Repenser les parcours professionnels s’impose aujourd’hui comme une nécessité pour mieux intégrer les seniors dans les dynamiques de l’emploi. Cette révision globale passe par des dispositifs de formation adaptés, une plus grande flexibilité des conditions de travail et une reconnaissance accrue de l’expérience acquise. Dans un contexte de pénurie de talents, laisser une partie des seniors décrocher prématurément constitue un véritable gâchis de compétences. Leur savoir-faire, souvent irremplaçable, reste indispensable dans de nombreux secteurs en tension. L’enjeu n’est donc pas seulement social, il est aussi stratégique pour la performance des entreprises. La valorisation des profils expérimentés doit s’inscrire dans une logique intergénérationnelle, où chaque âge trouve sa place. C’est à cette condition que les organisations pourront répondre durablement aux défis du marché du travail.

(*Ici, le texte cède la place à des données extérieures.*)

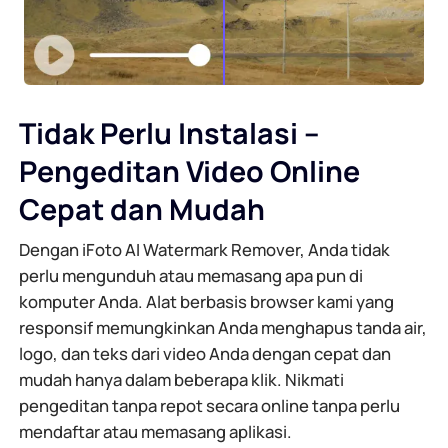
Tidak Perlu Instalasi –
Pengeditan Video Online
Cepat dan Mudah
Dengan iFoto AI Watermark Remover, Anda tidak
perlu mengunduh atau memasang apa pun di
komputer Anda. Alat berbasis browser kami yang
responsif memungkinkan Anda menghapus tanda air,
logo, dan teks dari video Anda dengan cepat dan
mudah hanya dalam beberapa klik. Nikmati
pengeditan tanpa repot secara online tanpa perlu
mendaftar atau memasang aplikasi.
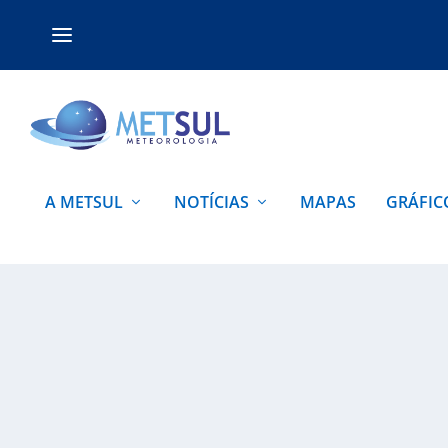
A METSUL
NOTÍCIAS
MAPAS
GRÁFIC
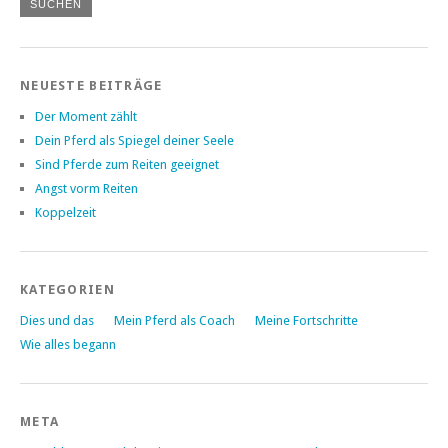
NEUESTE BEITRÄGE
Der Moment zählt
Dein Pferd als Spiegel deiner Seele
Sind Pferde zum Reiten geeignet
Angst vorm Reiten
Koppelzeit
KATEGORIEN
Dies und das
Mein Pferd als Coach
Meine Fortschritte
Wie alles begann
META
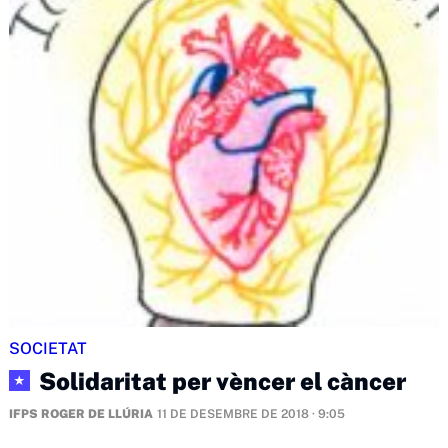
SOCIETAT
Solidaritat per vèncer el càncer
★
IFPS ROGER DE LLÚRIA
11 DE DESEMBRE DE 2018 · 9:05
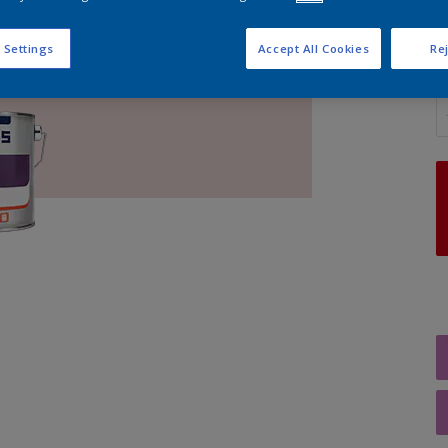
 Settings
Accept All Cookies
Rej
A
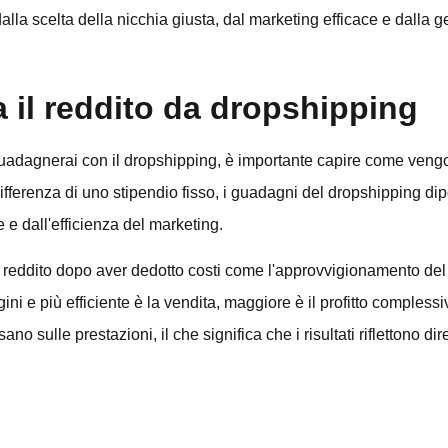
lla scelta della nicchia giusta, dal marketing efficace e dalla ge
 il reddito da dropshipping
uadagnerai con il dropshipping, è importante capire come vengo
ifferenza di uno stipendio fisso, i guadagni del dropshipping di
e e dall'efficienza del marketing.
o reddito dopo aver dedotto costi come l'approvvigionamento del 
gini e più efficiente è la vendita, maggiore è il profitto complessi
no sulle prestazioni, il che significa che i risultati riflettono dir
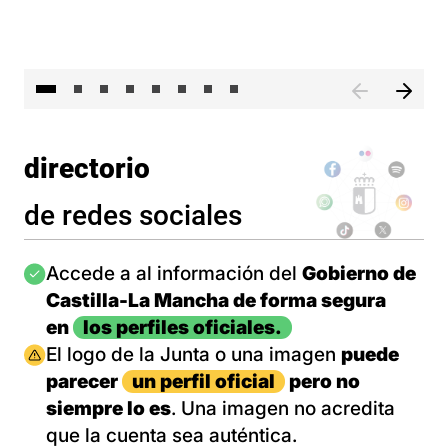
El 
directorio
de redes sociales
Imagen
Accede a al información del
Gobierno de
Castilla-La Mancha de forma segura
en
los perfiles oficiales.
Imagen
El logo de la Junta o una imagen
puede
parecer
un perfil oficial
pero no
siempre lo es
. Una imagen no acredita
que la cuenta sea auténtica.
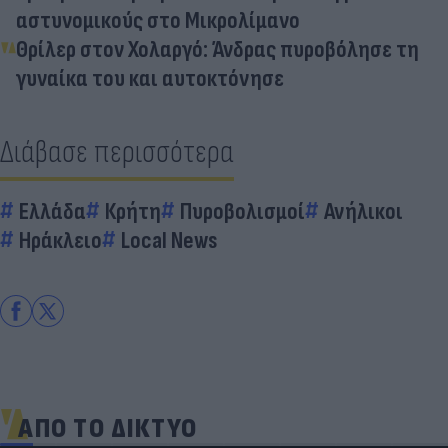
αστυνομικούς στο Μικρολίμανο
Θρίλερ στον Χολαργό: Άνδρας πυροβόλησε τη
γυναίκα του και αυτοκτόνησε
Διάβασε περισσότερα
Ελλάδα
Κρήτη
Πυροβολισμοί
Ανήλικοι
Ηράκλειο
Local News
ΑΠΟ ΤΟ ΔΙΚΤΥΟ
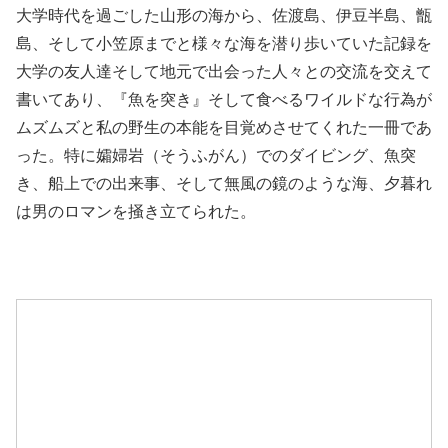
大学時代を過ごした山形の海から、佐渡島、伊豆半島、甑
島、そして小笠原までと様々な海を潜り歩いていた記録を
大学の友人達そして地元で出会った人々との交流を交えて
書いてあり、『魚を突き』そして食べるワイルドな行為が
ムズムズと私の野生の本能を目覚めさせてくれた一冊であ
った。特に孀婦岩（そうふがん）でのダイビング、魚突
き、船上での出来事、そして無風の鏡のような海、夕暮れ
は男のロマンを掻き立てられた。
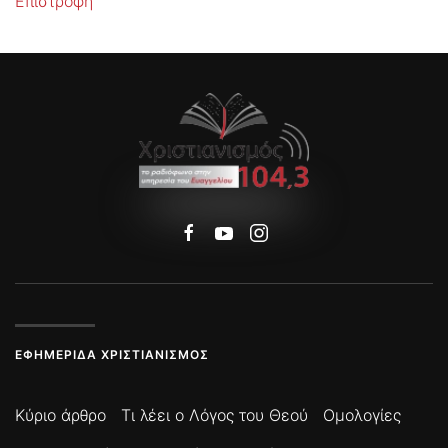
Επιστροφή
ΕΦΗΜΕΡΊΔΑ ΧΡΙΣΤΙΑΝΙΣΜΌΣ
Κύριο άρθρο
Τι λέει ο Λόγος του Θεού
Ομολογίες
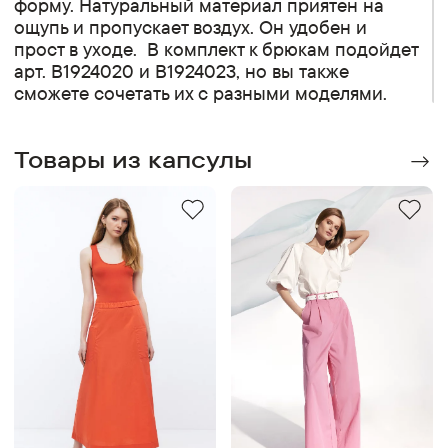
форму. Натуральный материал приятен на
ощупь и пропускает воздух. Он удобен и
прост в уходе. В комплект к брюкам подойдет
арт. B1924020 и B1924023, но вы также
сможете сочетать их с разными моделями.
Товары из капсулы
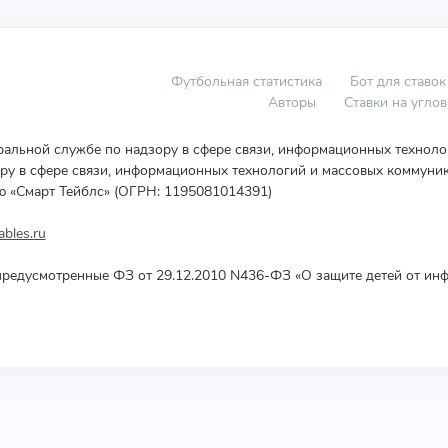
Футбольная статистика
Бот для ставок
Авторы
Ставки на угло
еральной службе по надзору в сфере связи, информационных технол
у в сфере связи, информационных технологий и массовых коммуник
ю «Смарт Тейблс» (ОГРН: 1195081014391)
bles.ru
редусмотренные ФЗ от 29.12.2010 N436-ФЗ «О защите детей от инф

Il est indispensable de repenser les parcours professionnels dans leur globalité, en plaçant la formation continue et la flexibilité au cœur des dispositifs. Cette flexibilité, plébiscitée par les entreprises comme par les salariés, constitue aujourd’hui un mode de collaboration vertueux et efficace. Laisser les seniors décrocher prématurément serait un véritable gâchis de compétences, surtout dans un contexte de pénurie de talents. Les secteurs en tension, comme la santé, le médico-social ou l’industrie, ont un besoin urgent de savoir-faire que les seniors détiennent. Ne pas mobiliser ces compétences revient à affaiblir la chaîne de valeur de l’entreprise, qui repose sur la complémentarité des générations. Les mentalités évoluent, et les entreprises prennent conscience que les seniors sont un maillon essentiel de leur performance. Face au recul de l’âge de la retraite, il devient impératif de s’emparer de ce sujet, et les cabinets de conseil ont un rôle clé à jouer pour accompagner ce changement.